Susan Wood, former FDA assistant commissioner for women’s health who quit over the agency’s anti-Plan B stance, said, “For nearly three years politics took precedence over good science and good health policy decisions, and women’s health suffered.” (USA Today, Aug. 25)

The reactionary “American Life League” and “Stop Planned Parenthood International,” among others, have attacked and lied about emergency contraception for years to prevent its use. They falsely label it an “abortifacient” (abortion-causing) drug, when in reality it is a contraceptive. It is composed of birth-control pill ingredients and works similarly—preventing, not ending, pregnancies. Even now, the right-wing Family Research Council is scheming to end its use.

There are other complications in the Plan B scenario. The FDA requires that it be placed behind pharmacy counters “because it cannot be dispensed without a prescription or proof of age.” Keeping it off open shelves and requiring identification to purchase it will create hurdles for many women, subjecting some to harassment by hostile pharmacy staff or refusals to fill the prescriptions.

This is already happening. Planned Parenthood warns of five drugstore chains that do not pledge to fill these prescriptions. CVS drugstores allow staff to refuse to fill Plan B prescriptions. (Atlanta Journal-Constitution, Aug. 25)

Some state legislatures are going along with this discriminatory practice and are considering measures to restrict EC availability.

Of great concern is the potential for intimidation of sexual-assault survivors of all ages who should be guaranteed emergency contraception in every hospital emergency room, clinic, doctor’s office and drugstore.

Price is also an issue. Barr Pharmaceuticals, Plan B’s manufacturer, may increase the non-prescription price, which even at its current cost of $25-$40 per dose is a hardship for many impoverished women. Medicaid doesn’t cover over-the-counter medications.

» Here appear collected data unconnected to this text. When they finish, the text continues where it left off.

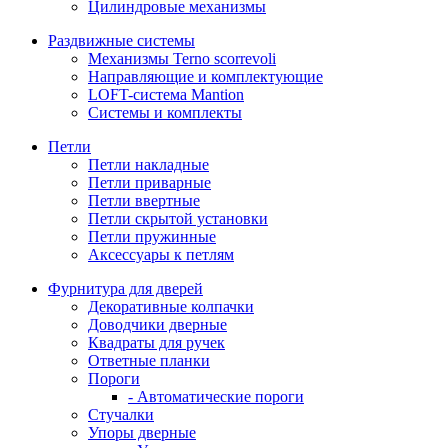
Цилиндровые механизмы
Раздвижные системы
Механизмы Terno scorrevoli
Направляющие и комплектующие
LOFT-cистема Mantion
Системы и комплекты
Петли
Петли накладные
Петли приварные
Петли ввертные
Петли скрытой установки
Петли пружинные
Аксессуары к петлям
Фурнитура для дверей
Декоративные колпачки
Доводчики дверные
Квадраты для ручек
Ответные планки
Пороги
- Автоматические пороги
Стучалки
Упоры дверные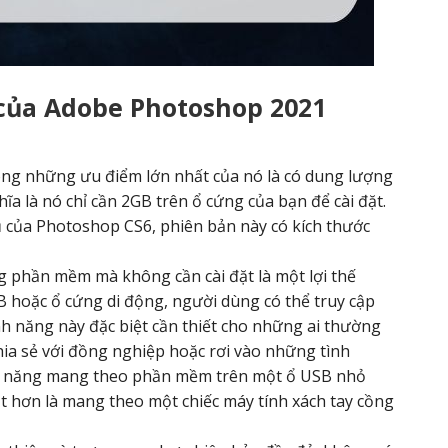
 của Adobe Photoshop 2021
ng những ưu điểm lớn nhất của nó là có dung lượng
ĩa là nó chỉ cần 2GB trên ổ cứng của bạn để cài đặt.
ủ của Photoshop CS6, phiên bản này có kích thước
ụng phần mềm mà không cần cài đặt là một lợi thế
B hoặc ổ cứng di động, người dùng có thể truy cập
h năng này đặc biệt cần thiết cho những ai thường
ia sẻ với đồng nghiệp hoặc rơi vào những tình
ả năng mang theo phần mềm trên một ổ USB nhỏ
ốt hơn là mang theo một chiếc máy tính xách tay cồng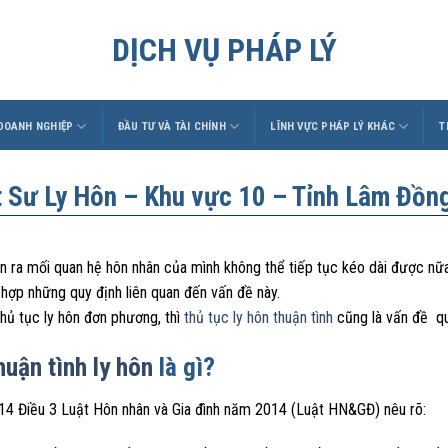
DỊCH VỤ PHÁP LÝ
 DOANH NGHIỆP
ĐẦU TƯ VÀ TÀI CHÍNH
LĨNH VỰC PHÁP LÝ KHÁC
T
t Sư Ly Hôn – Khu vực 10 – Tỉnh Lâm Đồn
n ra mối quan hệ hôn nhân của mình không thể tiếp tục kéo dài được nữ
 hợp những quy định liên quan đến vấn đề này.
hủ tục ly hôn đơn phương, thì
thủ tục ly hôn thuận tình
cũng là vấn đề q
huận tình ly hôn
là gì?
14 Điều 3 Luật Hôn nhân và Gia đình năm 2014 (Luật HN&GĐ) nêu rõ: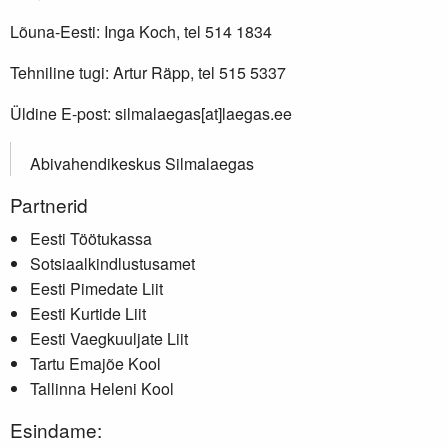
Lõuna-Eesti: Inga Koch, tel 514 1834
Tehniline tugi: Artur Räpp, tel 515 5337
Üldine E-post: silmalaegas[at]laegas.ee
Abivahendikeskus Silmalaegas
Partnerid
Eesti Töötukassa
Sotsiaalkindlustusamet
Eesti Pimedate Liit
Eesti Kurtide Liit
Eesti Vaegkuuljate Liit
Tartu Emajõe Kool
Tallinna Heleni Kool
Esindame: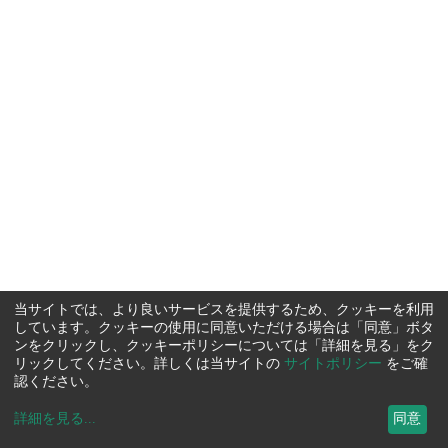
当サイトでは、より良いサービスを提供するため、クッキーを利用
しています。クッキーの使用に同意いただける場合は「同意」ボタ
ンをクリックし、クッキーポリシーについては「詳細を見る」をク
リックしてください。詳しくは当サイトの
サイトポリシー
をご確
認ください。
詳細を見る
...
同意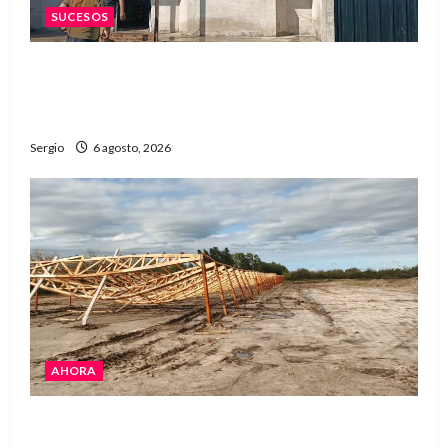
SUCESOS
Una familia de barrio Martín Fierro sufrió la
voladura total del techo de su vivienda tras el
fuerte viento
Sergio
6 agosto, 2026
AHORA
El temporal causó daños en un galpón de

All forms of contraception should be readily available to women of all ages who need it—when it’s needed, at low cost, without discrimination or obstructionist rules, laws or objections, free from right-wing coercion or intrusion inside or outside of government.

That is a basic right.

This gain was won through struggle. But protecting and expanding it against the insidious right wing, which seeks to set back women’s reproductive rights by decades—even undermining birth control and truthful sex education—will take vigilance and mass mobilizing.

Already, New York City picketers protested the FDA’s age restriction. Lawsuits have been filed. Determined reproductive-rights organizations and activists are boldly planning to meet this challenge and continue this struggle until all women have access to all essential health care.